[Data items]
-*-

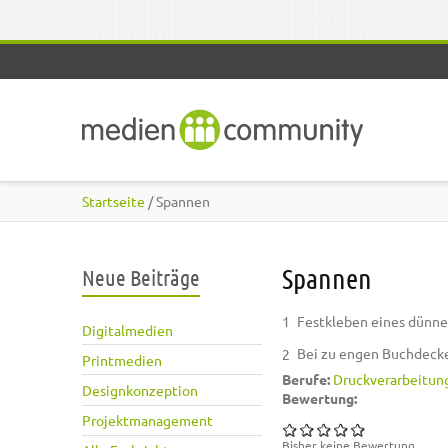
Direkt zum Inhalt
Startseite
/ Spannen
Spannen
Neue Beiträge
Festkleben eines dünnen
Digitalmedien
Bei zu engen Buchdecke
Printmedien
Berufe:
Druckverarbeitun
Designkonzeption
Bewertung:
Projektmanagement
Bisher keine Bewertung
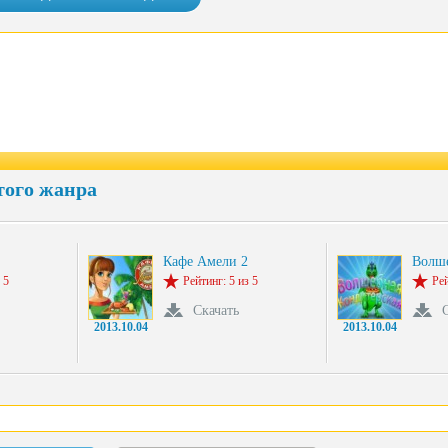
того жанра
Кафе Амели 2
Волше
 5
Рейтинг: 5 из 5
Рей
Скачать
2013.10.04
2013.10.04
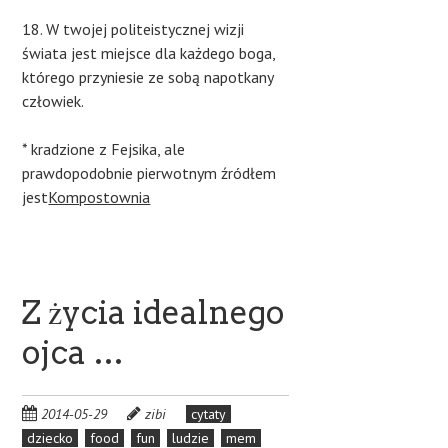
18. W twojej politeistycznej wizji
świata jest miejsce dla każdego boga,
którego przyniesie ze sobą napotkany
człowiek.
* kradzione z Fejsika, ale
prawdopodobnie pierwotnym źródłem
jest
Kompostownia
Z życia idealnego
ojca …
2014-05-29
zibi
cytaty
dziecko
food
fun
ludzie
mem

-*-

Take every line from the records above that has the word "jest" and copy it.

świata jest miejsce dla każdego boga,
jest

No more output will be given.